Le deuxième type de comportement est naturel si l’on croit que le commerce international est un jeu à somme nulle où le gagnant est celui qui réussit à imposer aux autres ses conditions. Depuis le début de son mandat, Donald Trump se situe résolument dans cette deuxième stratégie. Tenant parole sur ses engagements de candidat, il a utilisé à plein (et détourné) un certain nombre de dispositions de la loi américaine (sections 301 et 232) pour menacer et tenter de faire plier ses partenaires commerciaux.
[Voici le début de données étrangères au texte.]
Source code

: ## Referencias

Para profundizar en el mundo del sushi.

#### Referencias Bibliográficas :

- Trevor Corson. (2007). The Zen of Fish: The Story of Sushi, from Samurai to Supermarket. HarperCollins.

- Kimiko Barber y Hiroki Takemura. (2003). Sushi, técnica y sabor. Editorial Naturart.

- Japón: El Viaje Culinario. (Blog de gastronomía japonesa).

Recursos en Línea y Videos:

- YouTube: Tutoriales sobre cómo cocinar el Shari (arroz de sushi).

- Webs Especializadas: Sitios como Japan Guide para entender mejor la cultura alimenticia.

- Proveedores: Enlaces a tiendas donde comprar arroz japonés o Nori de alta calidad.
Après avoir réussi à « renégocier » les traités comme l’ALENA et l’accord avec la Corée du Sud en mettant le pistolet sur la tempe de ses partenaires, il entend bientôt faire céder la Chine avant de s’attaquer à l’Europe et en particulier aux automobiles allemandes. 

Les annonces de droit de douanes du 3 octobre dernier sont d’un ressort très différent

L’OMC venait en effet d’autoriser les États-Unis à sanctionner l’Union européenne, en réponse aux subventions illégales reçues par Airbus. C’est une dispute typique du premier type : l’OMC est saisie de cette affaire de subventions cachées dans le secteur aéronautique depuis une quinzaine d’année, et le volet Boeing de l’affaire devrait se clore l’année prochaine (et sans doute permettre à l’Union européenne de lever ses propres sanctions). Au-delà du fond de cette affaire, le plus important, et la bonne nouvelle, est le retour de la légitimité de ce mode de règlement des disputes. Le message est très clair : même l’Amérique de Trump peut avoir raison contre l’Europe, et il existe une instance pour régler le différend qui fonctionne et dont la décision s’impose. La non-réaction de l’UE sur les sanctions américaines est sans doute une bonne manière de remettre en selle ce mode de résolution des conflits commerciaux et d’éviter la destruction complète du système multilatéral. Ce système ne sortira cependant pas indemne de la mandature Trump. Les institutions de type coopératives comme l’OMC favorisent le développement du commerce en limitant les barrières aux échanges mais aussi (et peut-être surtout) en levant l’incertitude de comportements arbitraires futurs des pays membres[1].  Donald Trump a montré au monde que, sur le plan commercial comme sur d’autres, le cadre multilatéral ne fournissait pas une assurance absolue contre les comportements erratiques.